Stored data entries

◆ ◆ ◆ ◆

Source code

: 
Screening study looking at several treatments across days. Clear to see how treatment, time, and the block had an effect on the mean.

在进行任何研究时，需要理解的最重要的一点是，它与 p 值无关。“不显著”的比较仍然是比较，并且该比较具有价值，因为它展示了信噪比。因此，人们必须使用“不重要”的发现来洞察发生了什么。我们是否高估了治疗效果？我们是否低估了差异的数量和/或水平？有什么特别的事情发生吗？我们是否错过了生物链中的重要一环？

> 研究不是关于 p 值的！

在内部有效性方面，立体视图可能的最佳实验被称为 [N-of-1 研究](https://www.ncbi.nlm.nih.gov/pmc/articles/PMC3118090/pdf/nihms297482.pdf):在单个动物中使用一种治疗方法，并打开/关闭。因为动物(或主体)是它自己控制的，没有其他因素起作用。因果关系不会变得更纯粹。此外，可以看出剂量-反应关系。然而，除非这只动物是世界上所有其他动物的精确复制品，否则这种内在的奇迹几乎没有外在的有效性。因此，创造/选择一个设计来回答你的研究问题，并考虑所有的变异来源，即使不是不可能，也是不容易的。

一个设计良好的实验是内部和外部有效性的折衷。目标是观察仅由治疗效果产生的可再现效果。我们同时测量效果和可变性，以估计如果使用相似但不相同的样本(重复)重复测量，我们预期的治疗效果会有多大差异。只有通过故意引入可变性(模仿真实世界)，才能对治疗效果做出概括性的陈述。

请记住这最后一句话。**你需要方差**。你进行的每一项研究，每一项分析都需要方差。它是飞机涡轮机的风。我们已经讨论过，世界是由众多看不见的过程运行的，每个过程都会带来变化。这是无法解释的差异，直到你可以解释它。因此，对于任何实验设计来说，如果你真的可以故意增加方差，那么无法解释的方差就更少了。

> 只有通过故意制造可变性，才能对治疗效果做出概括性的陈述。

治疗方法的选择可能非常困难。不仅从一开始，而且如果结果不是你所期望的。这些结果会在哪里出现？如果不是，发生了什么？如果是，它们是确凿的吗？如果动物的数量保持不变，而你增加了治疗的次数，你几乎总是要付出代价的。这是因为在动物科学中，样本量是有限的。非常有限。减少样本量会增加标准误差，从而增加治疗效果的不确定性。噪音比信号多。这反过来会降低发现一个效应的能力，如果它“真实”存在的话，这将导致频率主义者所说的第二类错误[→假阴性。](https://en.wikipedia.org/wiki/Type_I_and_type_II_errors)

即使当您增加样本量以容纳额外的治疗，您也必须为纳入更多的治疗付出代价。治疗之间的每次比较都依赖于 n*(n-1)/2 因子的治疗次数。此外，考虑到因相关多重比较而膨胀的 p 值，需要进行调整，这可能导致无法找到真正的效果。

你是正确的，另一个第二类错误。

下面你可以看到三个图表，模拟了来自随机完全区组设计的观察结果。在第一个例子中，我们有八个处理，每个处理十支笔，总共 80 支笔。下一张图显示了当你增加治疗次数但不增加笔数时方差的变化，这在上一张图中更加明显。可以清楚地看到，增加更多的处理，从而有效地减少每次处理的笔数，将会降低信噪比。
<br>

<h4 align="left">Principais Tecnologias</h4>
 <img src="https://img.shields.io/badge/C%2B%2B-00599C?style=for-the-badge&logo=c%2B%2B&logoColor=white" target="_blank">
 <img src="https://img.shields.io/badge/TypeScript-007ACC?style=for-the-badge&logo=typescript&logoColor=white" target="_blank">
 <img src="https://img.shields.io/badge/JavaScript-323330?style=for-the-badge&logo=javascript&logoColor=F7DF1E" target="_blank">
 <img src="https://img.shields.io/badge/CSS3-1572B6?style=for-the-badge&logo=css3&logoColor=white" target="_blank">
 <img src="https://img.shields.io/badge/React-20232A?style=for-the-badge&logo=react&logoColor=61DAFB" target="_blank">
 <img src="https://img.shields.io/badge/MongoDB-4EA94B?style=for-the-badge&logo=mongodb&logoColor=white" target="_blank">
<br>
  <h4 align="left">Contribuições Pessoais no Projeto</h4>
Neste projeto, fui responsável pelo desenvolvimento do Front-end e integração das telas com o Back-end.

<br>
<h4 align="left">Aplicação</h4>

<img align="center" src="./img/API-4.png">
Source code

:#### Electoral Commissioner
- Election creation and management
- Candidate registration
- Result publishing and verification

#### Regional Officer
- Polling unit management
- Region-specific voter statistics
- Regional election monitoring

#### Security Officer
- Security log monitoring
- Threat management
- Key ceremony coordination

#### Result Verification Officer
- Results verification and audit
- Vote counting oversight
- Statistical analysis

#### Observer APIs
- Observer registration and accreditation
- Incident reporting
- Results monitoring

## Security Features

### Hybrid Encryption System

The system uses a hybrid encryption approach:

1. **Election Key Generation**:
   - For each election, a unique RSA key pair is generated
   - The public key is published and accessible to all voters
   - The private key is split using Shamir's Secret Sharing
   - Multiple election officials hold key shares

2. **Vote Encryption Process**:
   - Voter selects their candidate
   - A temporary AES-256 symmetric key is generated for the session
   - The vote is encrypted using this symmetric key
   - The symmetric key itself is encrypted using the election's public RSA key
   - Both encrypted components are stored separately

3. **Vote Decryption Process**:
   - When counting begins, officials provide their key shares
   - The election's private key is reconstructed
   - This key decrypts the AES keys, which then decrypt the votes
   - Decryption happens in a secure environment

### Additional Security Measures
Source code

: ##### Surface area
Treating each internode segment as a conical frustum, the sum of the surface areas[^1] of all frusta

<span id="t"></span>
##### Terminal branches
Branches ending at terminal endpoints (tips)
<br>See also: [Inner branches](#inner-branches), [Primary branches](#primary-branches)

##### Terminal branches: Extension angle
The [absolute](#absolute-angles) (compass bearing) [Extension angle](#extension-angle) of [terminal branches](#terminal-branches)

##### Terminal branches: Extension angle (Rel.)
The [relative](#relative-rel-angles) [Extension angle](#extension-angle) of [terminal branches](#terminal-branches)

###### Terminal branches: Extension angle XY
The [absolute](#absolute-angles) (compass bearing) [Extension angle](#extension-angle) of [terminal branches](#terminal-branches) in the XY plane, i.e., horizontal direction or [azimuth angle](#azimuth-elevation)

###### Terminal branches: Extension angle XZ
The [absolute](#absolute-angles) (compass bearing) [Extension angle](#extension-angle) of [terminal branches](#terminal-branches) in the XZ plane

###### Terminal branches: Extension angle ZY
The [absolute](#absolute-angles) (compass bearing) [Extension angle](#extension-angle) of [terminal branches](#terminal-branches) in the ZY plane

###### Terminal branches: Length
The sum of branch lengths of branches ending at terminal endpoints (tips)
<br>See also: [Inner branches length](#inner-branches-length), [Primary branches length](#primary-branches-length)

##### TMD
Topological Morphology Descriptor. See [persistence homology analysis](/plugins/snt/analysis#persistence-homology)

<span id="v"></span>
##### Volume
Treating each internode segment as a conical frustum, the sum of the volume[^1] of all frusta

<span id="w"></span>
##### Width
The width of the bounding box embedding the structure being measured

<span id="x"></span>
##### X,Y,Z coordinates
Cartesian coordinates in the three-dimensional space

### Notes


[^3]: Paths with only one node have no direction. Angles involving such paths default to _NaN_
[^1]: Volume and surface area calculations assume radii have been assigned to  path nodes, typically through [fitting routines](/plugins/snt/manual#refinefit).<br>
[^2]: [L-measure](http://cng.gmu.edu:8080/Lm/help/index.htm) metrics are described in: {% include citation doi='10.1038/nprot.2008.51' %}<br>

◆ ◆ ◆ ◆

Directions
Reproduce every line of the listing above with no changes at all.

Answer box
Source code

: 
Screening study looking at several treatments across days. Clear to see how treatment, time, and the block had an effect on the mean.

在进行任何研究时，需要理解的最重要的一点是，它与 p 值无关。“不显著”的比较仍然是比较，并且该比较具有价值，因为它展示了信噪比。因此，人们必须使用“不重要”的发现来洞察发生了什么。我们是否高估了治疗效果？我们是否低估了差异的数量和/或水平？有什么特别的事情发生吗？我们是否错过了生物链中的重要一环？

> 研究不是关于 p 值的！

在内部有效性方面，立体视图可能的最佳实验被称为 [N-of-1 研究](https://www.ncbi.nlm.nih.gov/pmc/articles/PMC3118090/pdf/nihms297482.pdf):在单个动物中使用一种治疗方法，并打开/关闭。因为动物(或主体)是它自己控制的，没有其他因素起作用。因果关系不会变得更纯粹。此外，可以看出剂量-反应关系。然而，除非这只动物是世界上所有其他动物的精确复制品，否则这种内在的奇迹几乎没有外在的有效性。因此，创造/选择一个设计来回答你的研究问题，并考虑所有的变异来源，即使不是不可能，也是不容易的。

一个设计良好的实验是内部和外部有效性的折衷。目标是观察仅由治疗效果产生的可再现效果。我们同时测量效果和可变性，以估计如果使用相似但不相同的样本(重复)重复测量，我们预期的治疗效果会有多大差异。只有通过故意引入可变性(模仿真实世界)，才能对治疗效果做出概括性的陈述。

请记住这最后一句话。**你需要方差**。你进行的每一项研究，每一项分析都需要方差。它是飞机涡轮机的风。我们已经讨论过，世界是由众多看不见的过程运行的，每个过程都会带来变化。这是无法解释的差异，直到你可以解释它。因此，对于任何实验设计来说，如果你真的可以故意增加方差，那么无法解释的方差就更少了。

> 只有通过故意制造可变性，才能对治疗效果做出概括性的陈述。

治疗方法的选择可能非常困难。不仅从一开始，而且如果结果不是你所期望的。这些结果会在哪里出现？如果不是，发生了什么？如果是，它们是确凿的吗？如果动物的数量保持不变，而你增加了治疗的次数，你几乎总是要付出代价的。这是因为在动物科学中，样本量是有限的。非常有限。减少样本量会增加标准误差，从而增加治疗效果的不确定性。噪音比信号多。这反过来会降低发现一个效应的能力，如果它“真实”存在的话，这将导致频率主义者所说的第二类错误[→假阴性。](https://en.wikipedia.org/wiki/Type_I_and_type_II_errors)

即使当您增加样本量以容纳额外的治疗，您也必须为纳入更多的治疗付出代价。治疗之间的每次比较都依赖于 n*(n-1)/2 因子的治疗次数。此外，考虑到因相关多重比较而膨胀的 p 值，需要进行调整，这可能导致无法找到真正的效果。

你是正确的，另一个第二类错误。

下面你可以看到三个图表，模拟了来自随机完全区组设计的观察结果。在第一个例子中，我们有八个处理，每个处理十支笔，总共 80 支笔。下一张图显示了当你增加治疗次数但不增加笔数时方差的变化，这在上一张图中更加明显。可以清楚地看到，增加更多的处理，从而有效地减少每次处理的笔数，将会降低信噪比。
<br>

<h4 align="left">Principais Tecnologias</h4>
 <img src="https://img.shields.io/badge/C%2B%2B-00599C?style=for-the-badge&logo=c%2B%2B&logoColor=white" target="_blank">
 <img src="https://img.shields.io/badge/TypeScript-007ACC?style=for-the-badge&logo=typescript&logoColor=white" target="_blank">
 <img src="https://img.shields.io/badge/JavaScript-323330?style=for-the-badge&logo=javascript&logoColor=F7DF1E" target="_blank">
 <img src="https://img.shields.io/badge/CSS3-1572B6?style=for-the-badge&logo=css3&logoColor=white" target="_blank">
 <img src="https://img.shields.io/badge/React-20232A?style=for-the-badge&logo=react&logoColor=61DAFB" target="_blank">
 <img src="https://img.shields.io/badge/MongoDB-4EA94B?style=for-the-badge&logo=mongodb&logoColor=white" target="_blank">
<br>
  <h4 align="left">Contribuições Pessoais no Projeto</h4>
Neste projeto, fui responsável pelo desenvolvimento do Front-end e integração das telas com o Back-end.

<br>
<h4 align="left">Aplicação</h4>

<img align="center" src="./img/API-4.png">
Source code

:#### Electoral Commissioner
- Election creation and management
- Candidate registration
- Result publishing and verification

#### Regional Officer
- Polling unit management
- Region-specific voter statistics
- Regional election monitoring

#### Security Officer
- Security log monitoring
- Threat management
- Key ceremony coordination

#### Result Verification Officer
- Results verification and audit
- Vote counting oversight
- Statistical analysis

#### Observer APIs
- Observer registration and accreditation
- Incident reporting
- Results monitoring

## Security Features

### Hybrid Encryption System

The system uses a hybrid encryption approach:

1. **Election Key Generation**:
   - For each election, a unique RSA key pair is generated
   - The public key is published and accessible to all voters
   - The private key is split using Shamir's Secret Sharing
   - Multiple election officials hold key shares

2. **Vote Encryption Process**:
   - Voter selects their candidate
   - A temporary AES-256 symmetric key is generated for the session
   - The vote is encrypted using this symmetric key
   - The symmetric key itself is encrypted using the election's public RSA key
   - Both encrypted components are stored separately

3. **Vote Decryption Process**:
   - When counting begins, officials provide their key shares
   - The election's private key is reconstructed
   - This key decrypts the AES keys, which then decrypt the votes
   - Decryption happens in a secure environment

### Additional Security Measures
Source code

: ##### Surface area
Treating each internode segment as a conical frustum, the sum of the surface areas[^1] of all frusta

<span id="t"></span>
##### Terminal branches
Branches ending at terminal endpoints (tips)
<br>See also: [Inner branches](#inner-branches), [Primary branches](#primary-branches)

##### Terminal branches: Extension angle
The [absolute](#absolute-angles) (compass bearing) [Extension angle](#extension-angle) of [terminal branches](#terminal-branches)

##### Terminal branches: Extension angle (Rel.)
The [relative](#relative-rel-angles) [Extension angle](#extension-angle) of [terminal branches](#terminal-branches)

###### Terminal branches: Extension angle XY
The [absolute](#absolute-angles) (compass bearing) [Extension angle](#extension-angle) of [terminal branches](#terminal-branches) in the XY plane, i.e., horizontal direction or [azimuth angle](#azimuth-elevation)

###### Terminal branches: Extension angle XZ
The [absolute](#absolute-angles) (compass bearing) [Extension angle](#extension-angle) of [terminal branches](#terminal-branches) in the XZ plane

###### Terminal branches: Extension angle ZY
The [absolute](#absolute-angles) (compass bearing) [Extension angle](#extension-angle) of [terminal branches](#terminal-branches) in the ZY plane

###### Terminal branches: Length
The sum of branch lengths of branches ending at terminal endpoints (tips)
<br>See also: [Inner branches length](#inner-branches-length), [Primary branches length](#primary-branches-length)

##### TMD
Topological Morphology Descriptor. See [persistence homology analysis](/plugins/snt/analysis#persistence-homology)

<span id="v"></span>
##### Volume
Treating each internode segment as a conical frustum, the sum of the volume[^1] of all frusta

<span id="w"></span>
##### Width
The width of the bounding box embedding the structure being measured

<span id="x"></span>
##### X,Y,Z coordinates
Cartesian coordinates in the three-dimensional space

### Notes


[^3]: Paths with only one node have no direction. Angles involving such paths default to _NaN_
[^1]: Volume and surface area calculations assume radii have been assigned to  path nodes, typically through [fitting routines](/plugins/snt/manual#refinefit).<br>
[^2]: [L-measure](http://cng.gmu.edu:8080/Lm/help/index.htm) metrics are described in: {% include citation doi='10.1038/nprot.2008.51' %}<br>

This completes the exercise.